David Ramsay, president of University of Maryland, Baltimore, has done perhaps more than anyone to make Maryland a national leader in bioscience and biotechnology, an influential business group says.

“He has championed his researchers and encouraged them to commercialize their work. He has built a biopark and grown the research capacity of a top-level university,” Donald Fry, president of the Greater Baltimore Committee, said Tuesday at the GBC’s third annual Bioscience Awards ceremony.

Fry credited Ramsay with helping redevelop the West Baltimore area around the university’s downtown campus.

The university’s biopark has grown to 340,000 square feet of biotech research space in the past five years, representing $110 million in capital investment and contributing to the creation of 200 biotech jobs, Fry said.

Ramsay said he came to the university focused on teaching, but soon found himself thrust into business development when a professor sought to create a business based on research done in his university lab.
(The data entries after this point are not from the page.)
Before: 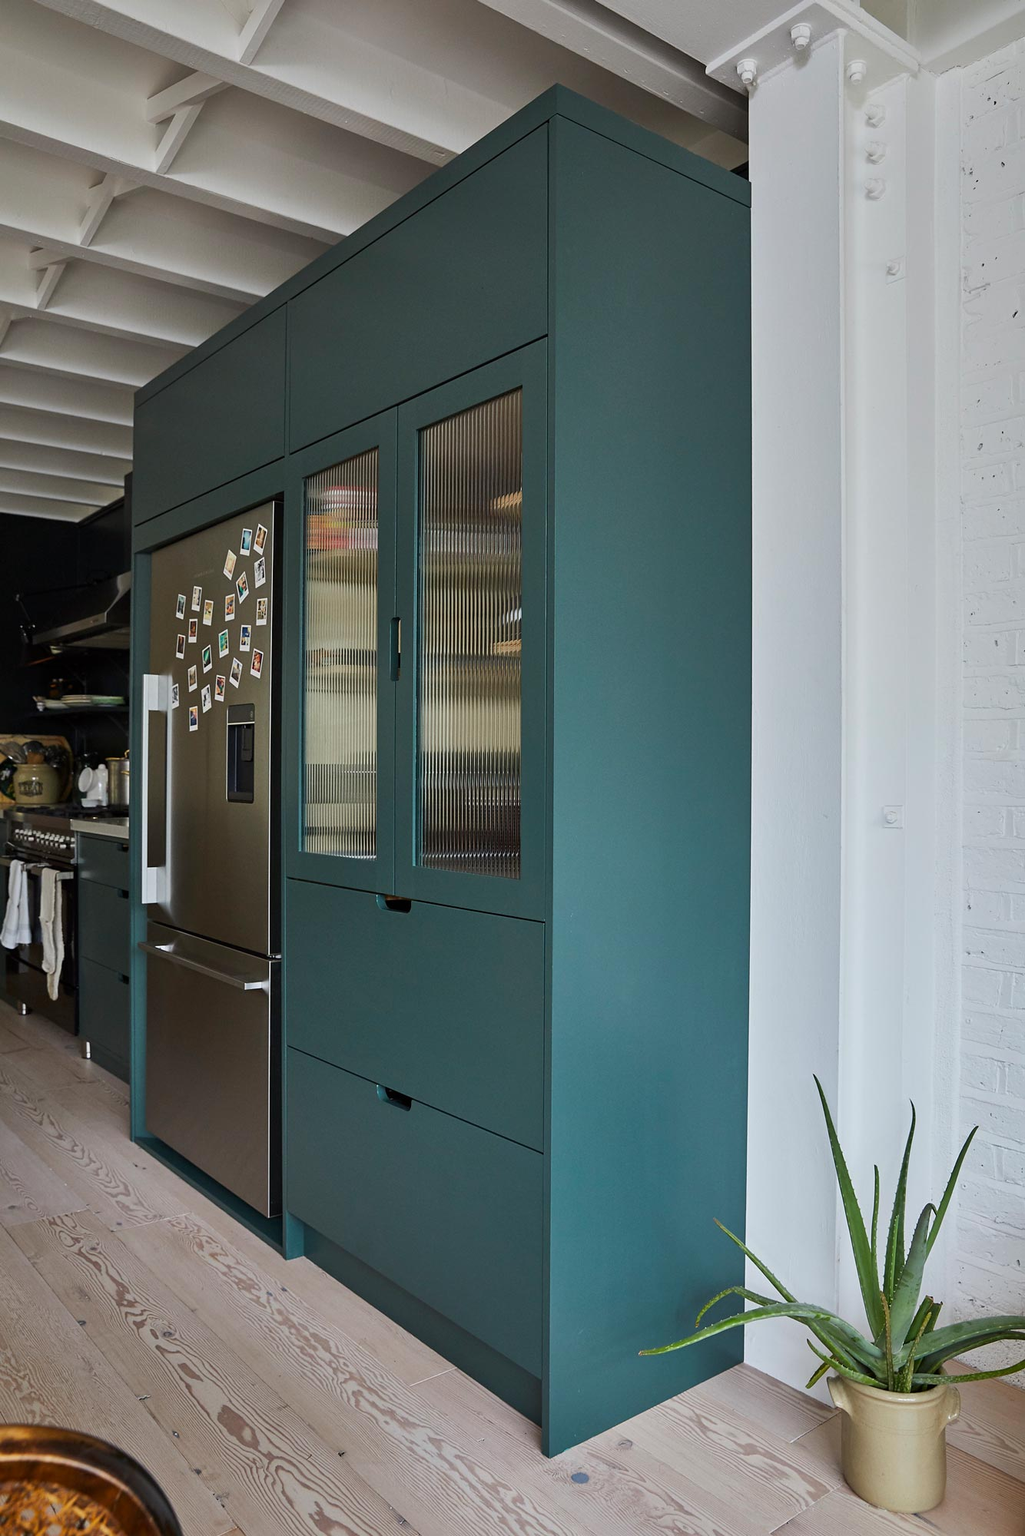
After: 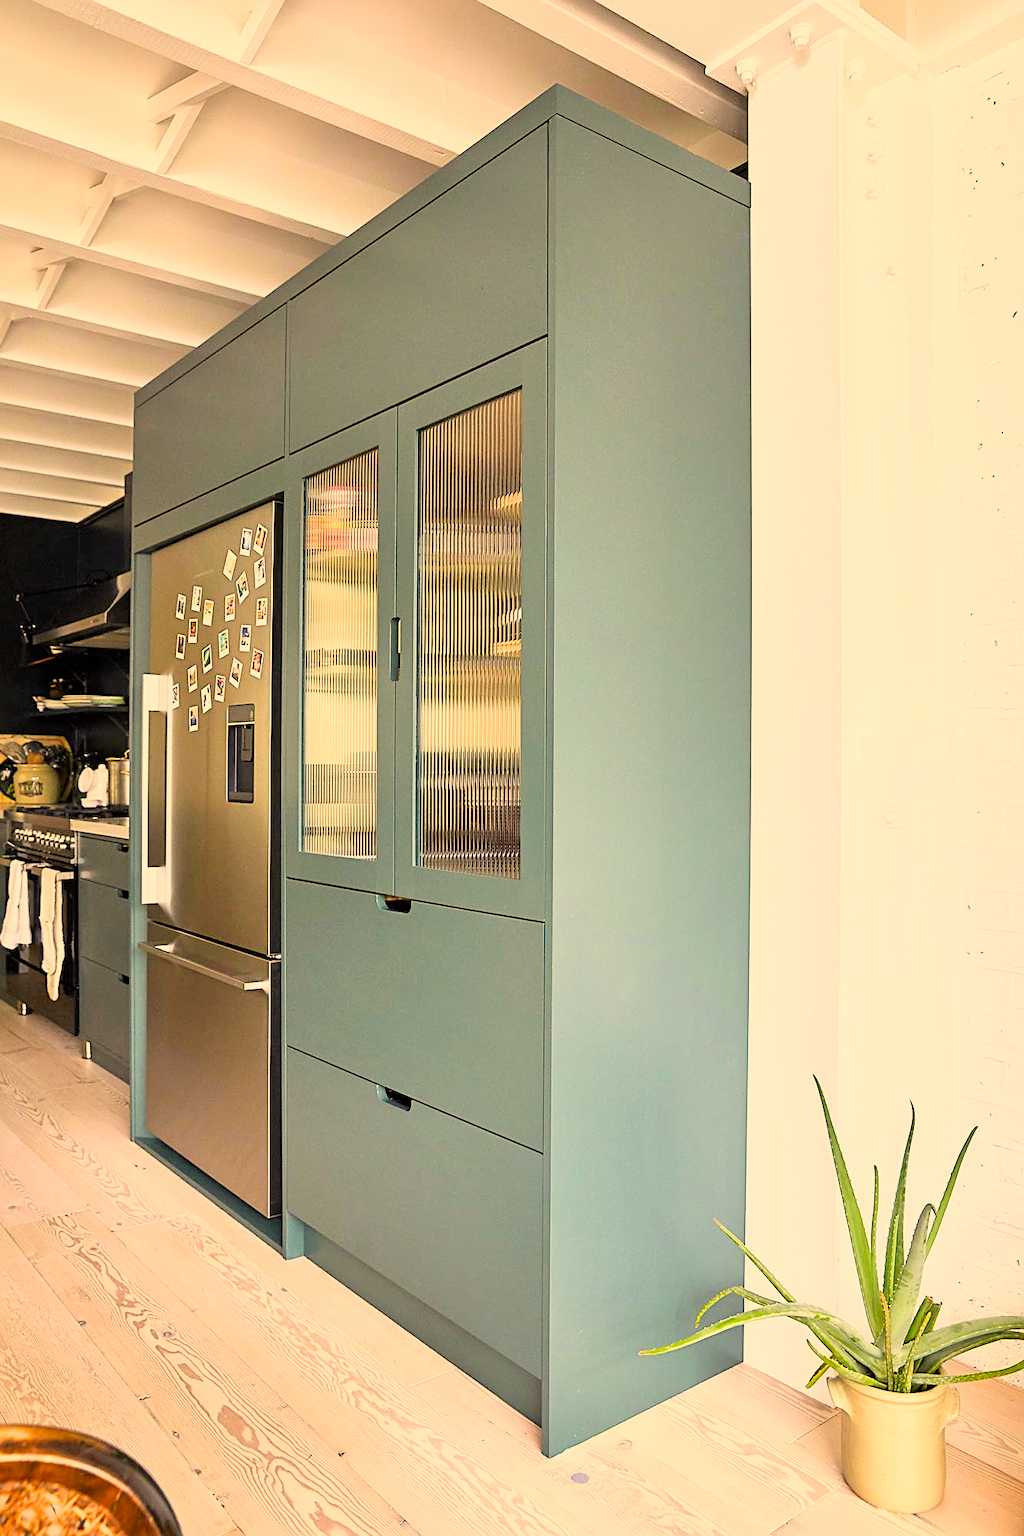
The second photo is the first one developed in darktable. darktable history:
color correction: highlights a* 14.78, highlights b* 31.89
exposure: exposure 2.279 EV, compensate highlight preservation false
sharpen: on, module defaults
filmic rgb: black relative exposure -7.65 EV, white relative exposure 4.56 EV, hardness 3.61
“We didn’t have policies, we didn’t have procedures, we just did it,” Ramsay said.

Almost as soon as that partnership began, other professors looked for ways to capitalize on their research.

“I believed in those very early days that we could carve out relationships that would preserve academic life and promote enterprise and provide relationships that would keep it all together,” Ramsay said.

Since Ramsay became president, research spending at UMd.’s Baltimore schools increased fivefold, to $411 million last year.

In the past three years, the university has completed 64 licenses for commercial use of university-funded research with biotech and pharmaceutical companies in and outside Maryland.

This year, another 300,000 square feet will be added to the biopark, and 150 more jobs will be created as a result, the university said.

The GBC also presented these awards:

  • Best New Product or Progress Award: Timothy E. Askew, president and chief executive officer, CSA Medical Inc., which uses liquid nitrogen to freeze out throat cancer.
  • Entrepreneurship Award: Julie D. Suman, co-founder and president of Next Breth LLC, which develops inhaler and mist applications for new pharmaceuticals.
  • Leadership in Bioscience Award: Dr. Blake M. Paterson, CEO and co-founder of Alba Therapeutics Corp., which developed the first FDA-approved medication for celiac disease.